SELECTED EXCERPT
Personal information
- Full name: Jenílson Ângelo de Souza
- Date of birth: 20 June 1973 (age 51)
- Place of birth: Santo Antônio de Jesus, Brazil
- Height: 1.70 m (5 ft 7 in)
- Position(s): Left back

Youth career
- 1992–1994: Vitória

Senior career*
- Years: Team / Apps / (Gls)
- 1994–1995: Vitória / 18 / (0)
- 1996–2000: Palmeiras / 98 / (3)
- 2000–2004: Parma / 89 / (3)
- 2003–2004: → Siena (loan) / 12 / (0)
- 2004–2008: São Paulo / 89 / (4)
- 2009–2010: Atlético Minero / 26 / (3)
- 2010: Goiás / 16 / (1)
- Total:  / 348 / (14)

International career
- 1996–2004: Brazil / 19 / (1)

Medal record
Men's Football
Representing Brazil
FIFA World Cup
| Winner | 2002 Korea/Japan |  |

= Júnior (footballer, born 1973) =

Brazilian footballer

Jenílson Ângelo de Souza (born 20 June 1973), usually known as Júnior, is a Brazilian former association footballer who played as a left back.

==Club career==
Júnior spent his early years playing for Brazilian clubs Vitória and Palmeiras before moving to Italy and playing for Parma and Siena from 2000 to 2004. He spent his later career at Goiás, in the Brazilian Série A. During his time at Parma he won the 2001–02 Coppa Italia and scored the decisive goal in the second leg of the final which allowed Parma to defeat Juventus on away goals.

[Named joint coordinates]
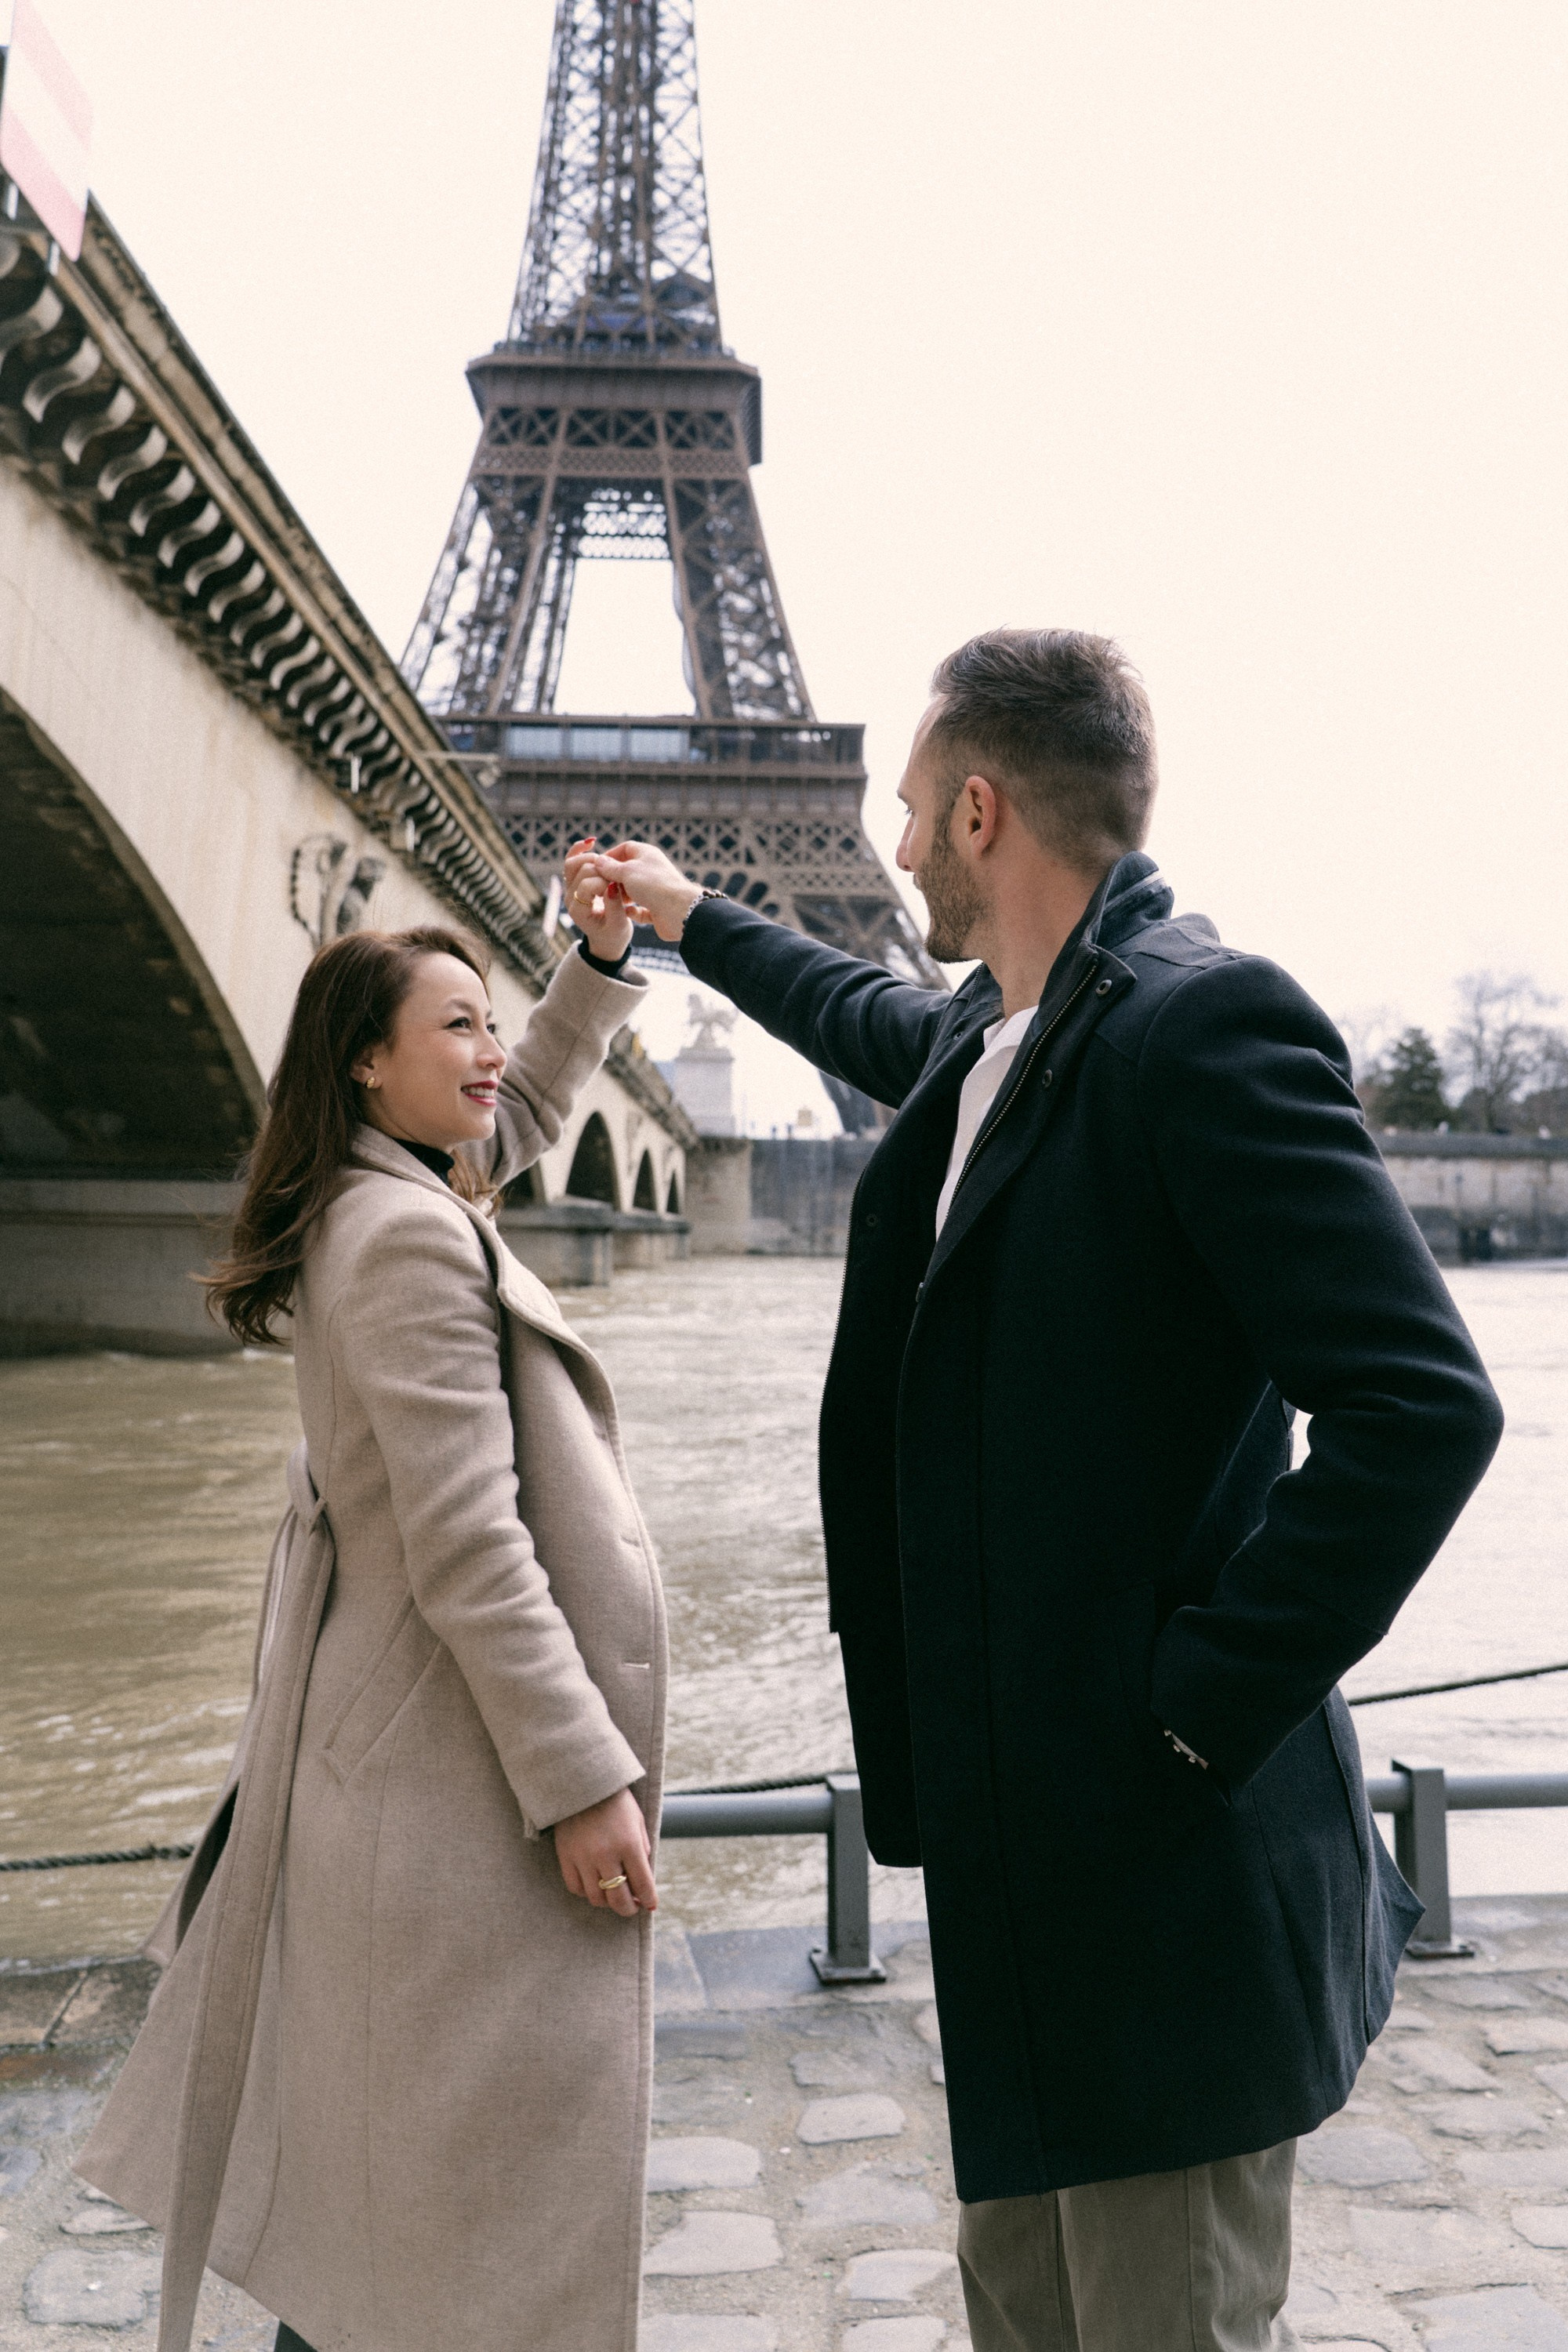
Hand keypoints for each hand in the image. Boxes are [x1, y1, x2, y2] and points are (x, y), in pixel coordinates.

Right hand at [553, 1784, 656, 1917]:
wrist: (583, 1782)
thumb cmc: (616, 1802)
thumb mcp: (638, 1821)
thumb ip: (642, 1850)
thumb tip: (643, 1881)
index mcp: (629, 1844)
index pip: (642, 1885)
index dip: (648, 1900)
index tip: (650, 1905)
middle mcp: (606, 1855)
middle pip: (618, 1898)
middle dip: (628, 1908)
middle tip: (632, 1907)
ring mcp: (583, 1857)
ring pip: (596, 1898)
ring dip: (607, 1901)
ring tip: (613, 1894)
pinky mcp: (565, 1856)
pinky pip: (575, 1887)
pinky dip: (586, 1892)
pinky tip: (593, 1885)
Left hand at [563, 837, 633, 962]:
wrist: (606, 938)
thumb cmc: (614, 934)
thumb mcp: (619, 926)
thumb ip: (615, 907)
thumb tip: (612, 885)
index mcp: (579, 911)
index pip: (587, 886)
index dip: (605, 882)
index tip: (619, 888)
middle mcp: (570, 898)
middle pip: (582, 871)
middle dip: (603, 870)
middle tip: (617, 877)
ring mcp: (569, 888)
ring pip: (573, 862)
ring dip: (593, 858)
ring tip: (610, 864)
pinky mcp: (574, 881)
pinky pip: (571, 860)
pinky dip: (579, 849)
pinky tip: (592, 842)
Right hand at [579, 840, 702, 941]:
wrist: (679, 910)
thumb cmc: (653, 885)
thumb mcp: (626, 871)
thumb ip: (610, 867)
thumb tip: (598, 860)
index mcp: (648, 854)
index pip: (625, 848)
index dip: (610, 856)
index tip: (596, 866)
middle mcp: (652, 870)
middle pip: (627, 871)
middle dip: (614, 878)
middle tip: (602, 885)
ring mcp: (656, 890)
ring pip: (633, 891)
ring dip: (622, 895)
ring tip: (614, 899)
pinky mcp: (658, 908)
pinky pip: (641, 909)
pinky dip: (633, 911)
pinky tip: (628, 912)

TASKS FOR THIS EXERCISE
a - State whether each statement agrees with the text on Júnior, answering yes or no and quoting the words of the text that decide it. (i) Júnior won the 2001–02 Coppa Italia while playing for Parma. (ii) Júnior played as a right back. (iii) Parma beat Juventus on penalties in the Coppa Italia final.
b - Reproduce the passage of the text on Júnior starting with "- Position(s): Left" and going on through "Goiás / 16 / (1)".

YOUR RESPONSES
a -
(i) Yes: "During his time at Parma he won the 2001–02 Coppa Italia"
(ii) No: "who played as a left back"
(iii) No: "allowed Parma to defeat Juventus on away goals"

b -
- Position(s): Left back

Youth career
- 1992–1994: Vitória

Senior career*
- Years: Team / Apps / (Gls)
- 1994–1995: Vitória / 18 / (0)
- 1996–2000: Palmeiras / 98 / (3)
- 2000–2004: Parma / 89 / (3)
- 2003–2004: → Siena (loan) / 12 / (0)
- 2004–2008: São Paulo / 89 / (4)
- 2009–2010: Atlético Minero / 26 / (3)
- 2010: Goiás / 16 / (1)